Oireachtas Joint and Select Committees

Thursday, 2 December 2021

Joint Oireachtas Committee on the Implementation of the Good Friday Agreement

Engagement with Justice for the Forgotten

Ms Margaret Urwin:

I thank the Deputy, who asks many very important questions. I will deal with Belturbet first. Unfortunately, Belturbet is one of the cases that I mentioned in the opening statement that are in a limbo situation like other cases that we have, as there are a number of cases that are not part of Operation Denton. The documentary has been shown twice on RTÉ. Since it was shown, I have been in meetings with the families and with the Garda in Monaghan about this. I said that we were making some progress initially. I sent somebody forward who thought they might have some information to provide and that person did go and make a statement to gardaí.

I have had quite a lot of communications with the superintendent since then. Unfortunately, I have not heard anything in many weeks, so I am not sure what is happening with the case. It could be one of the civil cases, but we will have to find out first whether the Dublin and Monaghan bombings will be admissible in the High Court in Belfast, in terms of both jurisdiction and time limits. The matter will again come before the court later this month. Nothing can happen with the other cases because there is no point in putting forward our case if a decision is made by the court that the Dublin and Monaghan case is not admissible. That is where that stands, unfortunately, with many other cases.

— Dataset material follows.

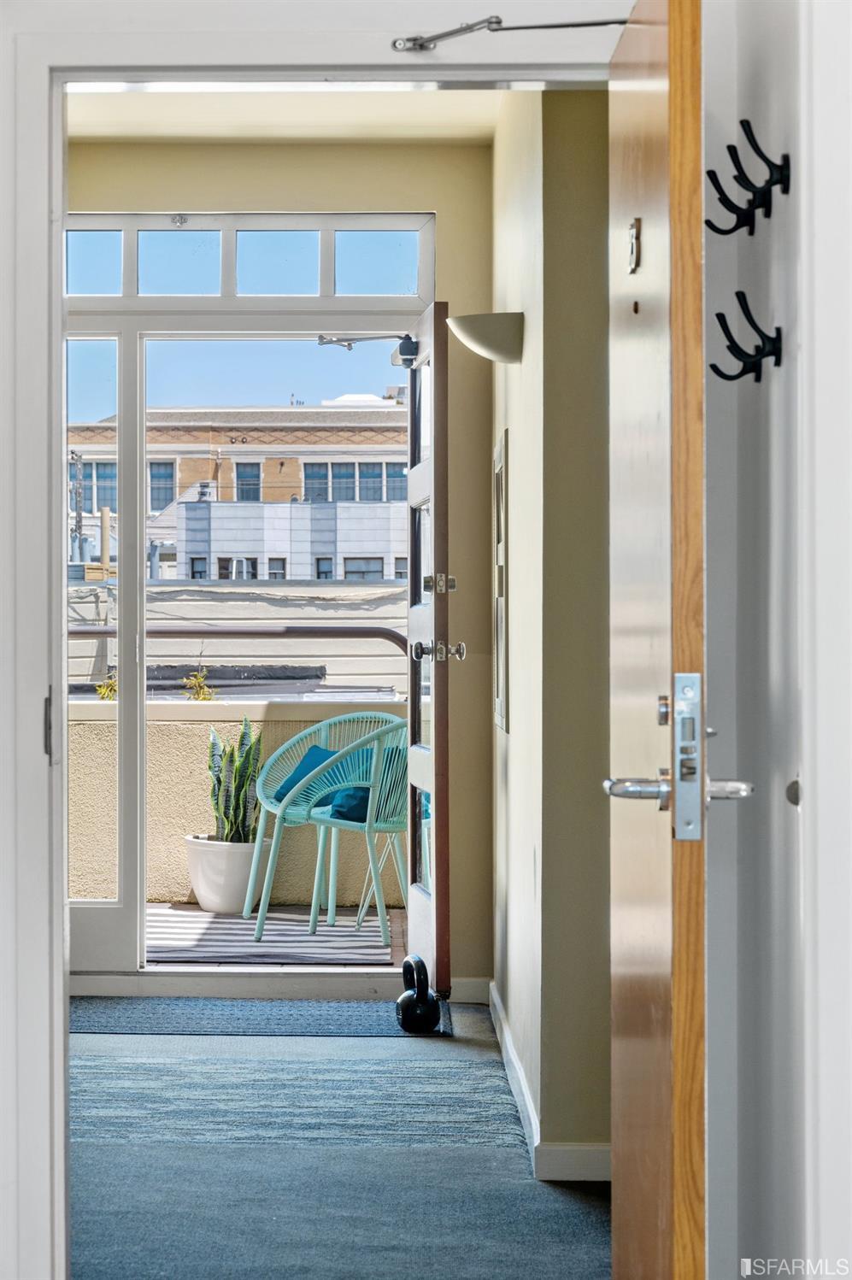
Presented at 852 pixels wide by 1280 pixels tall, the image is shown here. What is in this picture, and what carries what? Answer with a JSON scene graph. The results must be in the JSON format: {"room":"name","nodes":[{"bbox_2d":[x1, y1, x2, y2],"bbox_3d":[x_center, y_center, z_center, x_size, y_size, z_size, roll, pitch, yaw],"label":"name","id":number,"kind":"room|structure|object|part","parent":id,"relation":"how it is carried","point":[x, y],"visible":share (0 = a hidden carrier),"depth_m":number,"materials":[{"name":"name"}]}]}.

I appeared before the committee with Thomas Leahy in 2019, when he made many recommendations. To the best of my knowledge, none of those recommendations has been implemented. I certainly have not been informed if they have been. There was to be a parallel historical investigations unit, HIU, under the Stormont House Agreement, but the British Government has reneged on that, as Mr. Brecknell set out. The Stormont House Agreement was agreed to by both Governments and all political parties in Northern Ireland apart from the Ulster Unionist Party in December 2014. It guaranteed a HIU for the North as well as other entities such as the Independent Commission on Information Retrieval, ICIR, the oral history archive and so on. Unfortunately, it was not intended to have a branch of the HIU or a separate HIU here. We held meetings about it with the then Taoiseach, Deputy Varadkar, and the Minister for Foreign Affairs, Deputy Coveney, and they seemed to set their faces against setting up a parallel HIU in this jurisdiction. It was recommended by Mr. Leahy as well, but that is kind of immaterial now because the British Government has reneged on the Stormont House Agreement.

There was a question about other recommendations Mr. Leahy made. As far as I know, none of them has been implemented. I certainly have not been made aware if they have been.